=== Begin Enclosure ===

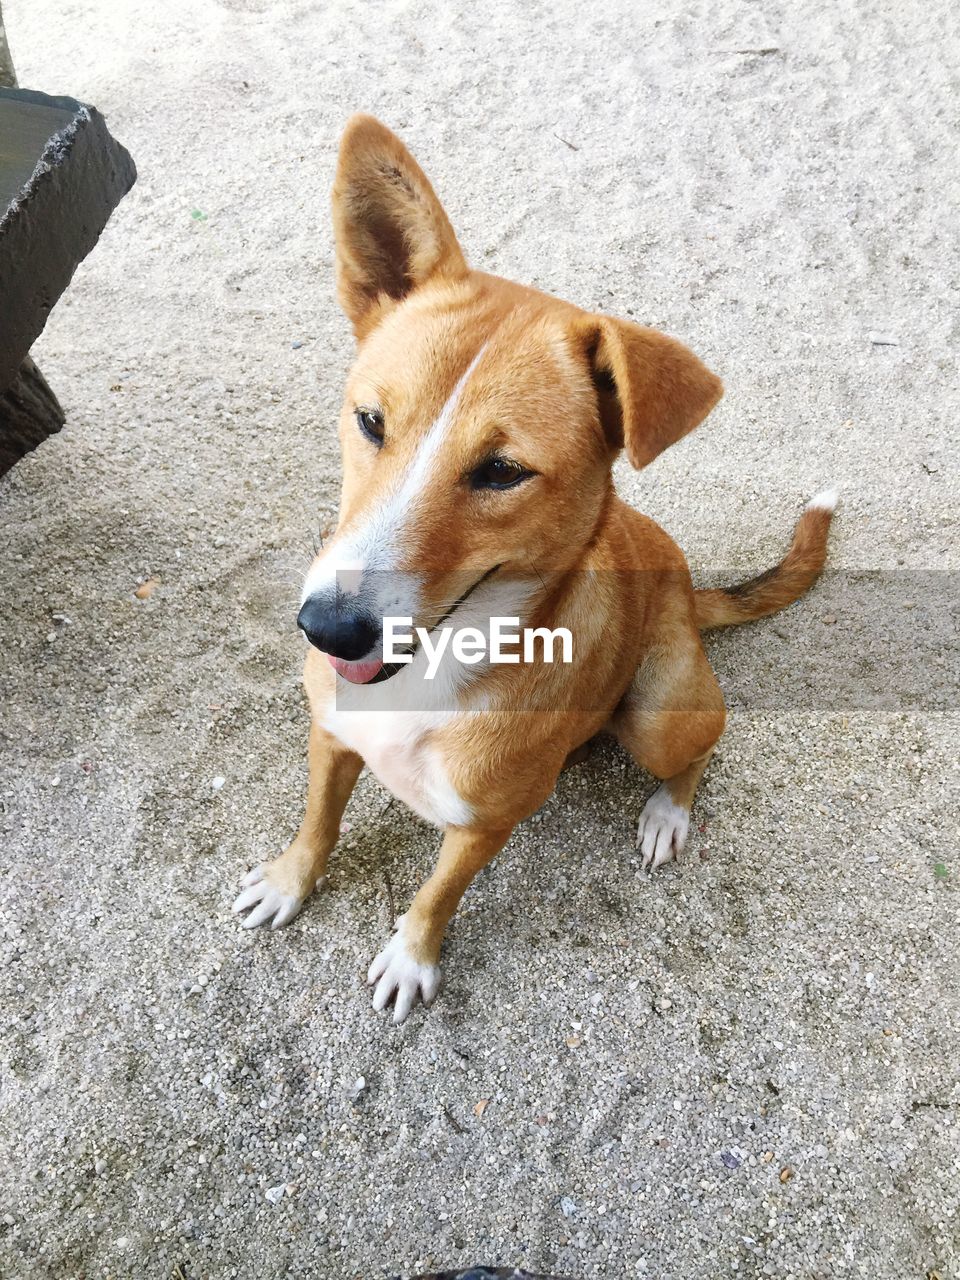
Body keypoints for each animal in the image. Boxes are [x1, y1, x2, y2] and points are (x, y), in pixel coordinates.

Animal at [231, 115, 834, 1024]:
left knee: (700, 748)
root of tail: (687, 586)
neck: (429, 674)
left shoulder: (483, 825)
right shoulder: (330, 739)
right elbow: (317, 824)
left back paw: (667, 812)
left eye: (502, 472)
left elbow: (435, 895)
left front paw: (411, 957)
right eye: (370, 421)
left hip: (661, 711)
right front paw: (288, 881)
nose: (327, 629)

=== End Enclosure ===

= What is expected =
If a record above holds a picture, leave the picture out and write out everything else exactly.

= Output for this task =
Body keypoints for each animal in the image. Boxes are [x1, y1, x2, y2] and points are (x, y), in pixel coordinates.

Animal at [231, 115, 834, 1024]:
left knee: (700, 748)
root of tail: (687, 586)
neck: (429, 674)
left shoulder: (483, 825)
right shoulder: (330, 739)
right elbow: (317, 824)
left back paw: (667, 812)
left eye: (502, 472)
left elbow: (435, 895)
left front paw: (411, 957)
right eye: (370, 421)
left hip: (661, 711)
right front paw: (288, 881)
nose: (327, 629)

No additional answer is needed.